** Opening DATA FOR REVIEW block **

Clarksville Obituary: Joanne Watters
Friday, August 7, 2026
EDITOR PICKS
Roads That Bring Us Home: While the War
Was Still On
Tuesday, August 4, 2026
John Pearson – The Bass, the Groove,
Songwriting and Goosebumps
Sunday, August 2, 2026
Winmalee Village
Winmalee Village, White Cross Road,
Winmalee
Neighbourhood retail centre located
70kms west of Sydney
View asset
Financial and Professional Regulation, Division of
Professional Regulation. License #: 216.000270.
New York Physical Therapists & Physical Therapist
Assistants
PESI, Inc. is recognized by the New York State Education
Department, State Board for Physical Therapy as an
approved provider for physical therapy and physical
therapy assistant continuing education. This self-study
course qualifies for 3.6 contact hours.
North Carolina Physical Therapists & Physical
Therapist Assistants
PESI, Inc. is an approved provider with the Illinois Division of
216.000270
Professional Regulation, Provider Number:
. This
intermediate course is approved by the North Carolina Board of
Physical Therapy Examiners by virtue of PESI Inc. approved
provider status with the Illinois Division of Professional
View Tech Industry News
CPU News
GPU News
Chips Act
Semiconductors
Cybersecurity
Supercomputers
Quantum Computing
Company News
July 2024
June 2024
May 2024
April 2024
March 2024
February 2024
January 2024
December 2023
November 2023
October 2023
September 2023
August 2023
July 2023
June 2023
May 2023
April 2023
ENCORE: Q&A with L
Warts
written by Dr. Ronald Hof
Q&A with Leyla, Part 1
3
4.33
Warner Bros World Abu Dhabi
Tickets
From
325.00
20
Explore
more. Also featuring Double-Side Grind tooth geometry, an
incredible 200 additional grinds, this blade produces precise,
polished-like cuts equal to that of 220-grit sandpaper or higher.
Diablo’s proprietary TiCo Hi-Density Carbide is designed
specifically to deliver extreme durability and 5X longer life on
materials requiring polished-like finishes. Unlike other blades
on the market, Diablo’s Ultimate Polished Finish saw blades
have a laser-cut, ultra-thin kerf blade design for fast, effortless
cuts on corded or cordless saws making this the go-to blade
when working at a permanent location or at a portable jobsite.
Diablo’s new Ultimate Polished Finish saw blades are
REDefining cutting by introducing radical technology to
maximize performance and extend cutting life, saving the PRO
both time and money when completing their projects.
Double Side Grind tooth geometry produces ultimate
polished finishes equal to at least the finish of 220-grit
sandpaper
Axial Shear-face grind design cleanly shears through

** Closing DATA FOR REVIEW block **

#### [PROMPT]
Copy every line above without changes.

#### [EXERCISE RESULT]
Clarksville Obituary: Joanne Watters
Friday, August 7, 2026
EDITOR PICKS
Roads That Bring Us Home: While the War
Was Still On
Tuesday, August 4, 2026
John Pearson – The Bass, the Groove,
Songwriting and Goosebumps
Sunday, August 2, 2026
Winmalee Village
Winmalee Village, White Cross Road,
Winmalee
Neighbourhood retail centre located
70kms west of Sydney
View asset
Financial and Professional Regulation, Division of
Professional Regulation. License #: 216.000270.
New York Physical Therapists & Physical Therapist
Assistants
PESI, Inc. is recognized by the New York State Education
Department, State Board for Physical Therapy as an
approved provider for physical therapy and physical
therapy assistant continuing education. This self-study
course qualifies for 3.6 contact hours.
North Carolina Physical Therapists & Physical
Therapist Assistants
PESI, Inc. is an approved provider with the Illinois Division of
216.000270
Professional Regulation, Provider Number:
. This
intermediate course is approved by the North Carolina Board of
Physical Therapy Examiners by virtue of PESI Inc. approved
provider status with the Illinois Division of Professional
View Tech Industry News
CPU News
GPU News
Chips Act
Semiconductors
Cybersecurity
Supercomputers
Quantum Computing
Company News
July 2024
June 2024
May 2024
April 2024
March 2024
February 2024
January 2024
December 2023
November 2023
October 2023
September 2023
August 2023
July 2023
June 2023
May 2023
April 2023
ENCORE: Q&A with L
Warts
written by Dr. Ronald Hof
Q&A with Leyla, Part 1
3
4.33
Warner Bros World Abu Dhabi
Tickets
From
325.00
20
Explore
more. Also featuring Double-Side Grind tooth geometry, an
incredible 200 additional grinds, this blade produces precise,
polished-like cuts equal to that of 220-grit sandpaper or higher.
Diablo’s proprietary TiCo Hi-Density Carbide is designed
specifically to deliver extreme durability and 5X longer life on
materials requiring polished-like finishes. Unlike other blades
on the market, Diablo’s Ultimate Polished Finish saw blades
have a laser-cut, ultra-thin kerf blade design for fast, effortless
cuts on corded or cordless saws making this the go-to blade
when working at a permanent location or at a portable jobsite.
Diablo’s new Ultimate Polished Finish saw blades are
REDefining cutting by introducing radical technology to
maximize performance and extend cutting life, saving the PRO
both time and money when completing their projects.
Double Side Grind tooth geometry produces ultimate
polished finishes equal to at least the finish of 220-grit
sandpaper
Axial Shear-face grind design cleanly shears through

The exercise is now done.